▸ Given entries:
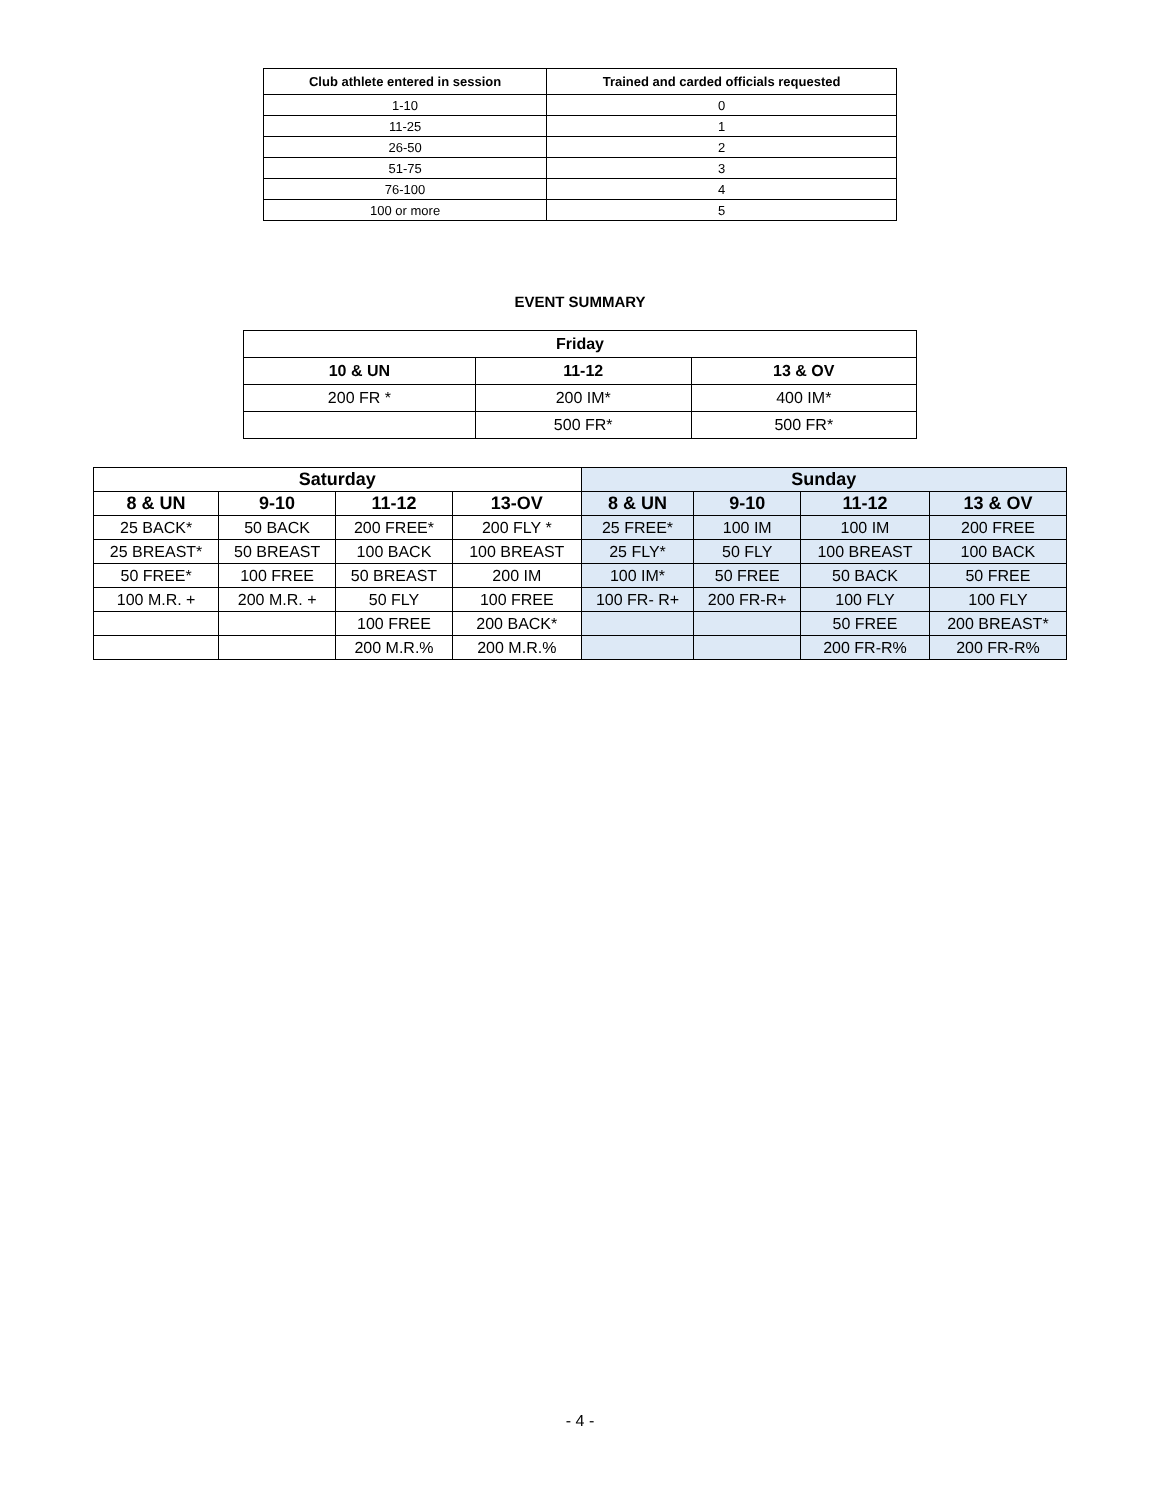| Club athlete entered in session | Trained and carded officials requested |
| --- | --- |
| 1-10 | 0 |
| 11-25 | 1 |
| 26-50 | 2 |
| 51-75 | 3 |
| 76-100 | 4 |
| 100 or more | 5 |
EVENT SUMMARY
| Friday | | |
| --- | --- | --- |
| 10 & UN | 11-12 | 13 & OV |
| 200 FR * | 200 IM* | 400 IM* |
| | 500 FR* | 500 FR* |
| Saturday | | | | Sunday | | | |
| --- | --- | --- | --- | --- | --- | --- | --- |
| 8 & UN | 9-10 | 11-12 | 13-OV | 8 & UN | 9-10 | 11-12 | 13 & OV |
| 25 BACK* | 50 BACK | 200 FREE* | 200 FLY * | 25 FREE* | 100 IM | 100 IM | 200 FREE |
| 25 BREAST* | 50 BREAST | 100 BACK | 100 BREAST | 25 FLY* | 50 FLY | 100 BREAST | 100 BACK |
| 50 FREE* | 100 FREE | 50 BREAST | 200 IM | 100 IM* | 50 FREE | 50 BACK | 50 FREE |
| 100 M.R. + | 200 M.R. + | 50 FLY | 100 FREE | 100 FR- R+ | 200 FR-R+ | 100 FLY | 100 FLY |
| | | 100 FREE | 200 BACK* | | | 50 FREE | 200 BREAST* |
| | | 200 M.R.% | 200 M.R.% | | | 200 FR-R% | 200 FR-R% |
- 4 -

▸ What the task asks: Your task for the entries above: copy exactly the span starting with the line with "UN | 11-12 | 13 & OV |" and going on through the line with "100 BREAST | 100 BACK |", both lines included, and nothing else.

▸ Response below:
| 10 & UN | 11-12 | 13 & OV |
| 200 FR * | 200 IM* | 400 IM* |
| | 500 FR* | 500 FR* |
| Saturday | | | | Sunday | | | |
| --- | --- | --- | --- | --- | --- | --- | --- |
| 8 & UN | 9-10 | 11-12 | 13-OV | 8 & UN | 9-10 | 11-12 | 13 & OV |
| 25 BACK* | 50 BACK | 200 FREE* | 200 FLY * | 25 FREE* | 100 IM | 100 IM | 200 FREE |
| 25 BREAST* | 50 BREAST | 100 BACK | 100 BREAST | 25 FLY* | 50 FLY | 100 BREAST | 100 BACK |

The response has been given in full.